Nasser Bourita en a néanmoins profité pour insister sur le bilan marocain en matière de migration. En 2018, le Royaume a avorté des opérations de migrations clandestines impliquant 90.000 personnes. « Sur les deux premiers mois de 2019, on en est déjà à 6.000 personnes. Le Maroc déploie 13.000 éléments des forces de l’ordre sur le littoral nord et est à l’aise sur cette question, car il agit avec responsabilité dans la lutte contre la migration clandestine », selon le chef de la diplomatie marocaine. Une ligne qu’il a régulièrement défendue, notamment lors d’adoption du Pacte de Marrakech du 10 et 11 décembre dernier. Il a précisé que le Maroc n’agit pas « en gendarme ou dans la volonté de plaire à quiconque ».
« Nous connaissons le rôle du Maroc comme pôle de stabilité dans la région, avance pour sa part Josep Borell. Lors de nos réunions avec les différents ministres des Affaires étrangères européens, c’est un point de vue qui est régulièrement partagé ». Le ministre espagnol a également rappelé que « l’Espagne était prête à soutenir la relance de la relation spéciale et singulière du Maroc avec l’Union européenne ».

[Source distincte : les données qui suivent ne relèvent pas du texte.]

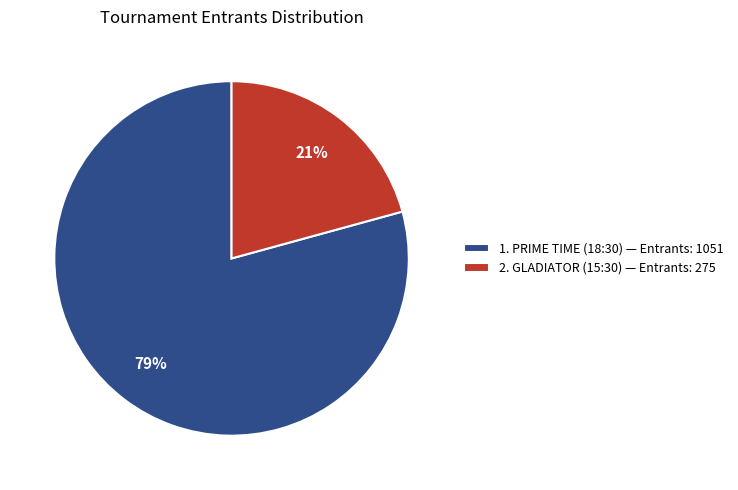

Combined, do 1. PRIME TIME (18:30) — Entrants: 1051 and 2. GLADIATOR (15:30) — Entrants: 275 account for over 50%?

Yes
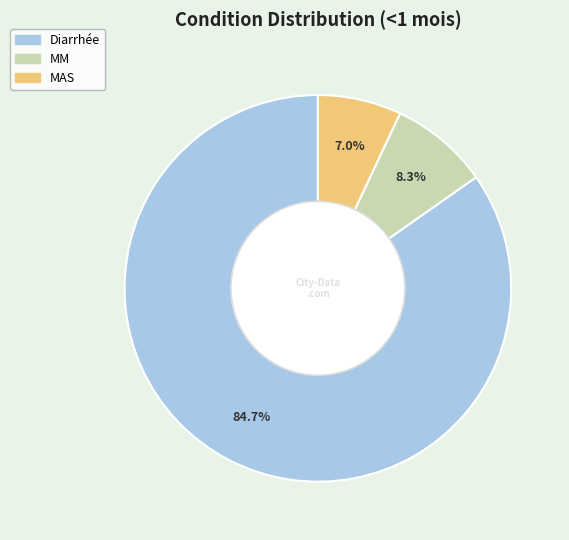

Which category has the biggest portion of the pie?

Diarrhée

Le parlement européen vient en effet de valider coup sur coup de nouveaux accords agricole et de pêche avec le Royaume chérifien. Une manière pour Nasser Bourita d’écarter la question spécifique au Sahara, rappelant la ratification des accords par « 27 États membres (une abstention) et le soutien d’une majorité de députés européens » comme preuve de la légalité internationale des accords. Interrogé sur le Sahara, Josep Borell, lui, a insisté sur le fait que la position espagnole n’a « pas changé » et qu’elle prône la « constance » dans le soutien des efforts du secrétaire général pour aboutir à une solution politique.
Conviction et vision
Dernier axe de coopération « et pas le moins important » d’après Borell, les échanges culturels. Le ministre espagnol a évoqué la rencontre de Felipe VI et Letizia avec des intellectuels, artistes et écrivains marocains « qu’on pourrait appeler hispanistes ». Un lien culturel, que les deux pays souhaitent renforcer avec la tenue, en 2020, d’expositions marocaines en Espagne « afin de mieux vous connaître », sourit Borell. Ainsi, une exposition conjointe des arts islamiques issus des collections royales du Maroc est prévue au Palais Royal de Madrid. Se tiendra également une autre exposition conjointe au musée archéologique de Madrid.
Le partenariat entre le Maroc et l’Espagne « n’est pas seulement dicté par le voisinage », il exprime un « choix stratégique réfléchi, basé sur une conviction et une vision », a insisté Nasser Bourita. Il a également souligné lors de la conférence que la question de l’Afrique du Nord et du continent dans sa globalité a été abordée lors de l’entrevue entre les deux rois. Mohammed VI et Felipe VI se sont rencontrés officiellement pour la deuxième fois en tant que chefs d’État. Leur première rencontre dans ce contexte a eu lieu quelques mois après l’intronisation de Felipe VI, en 2014.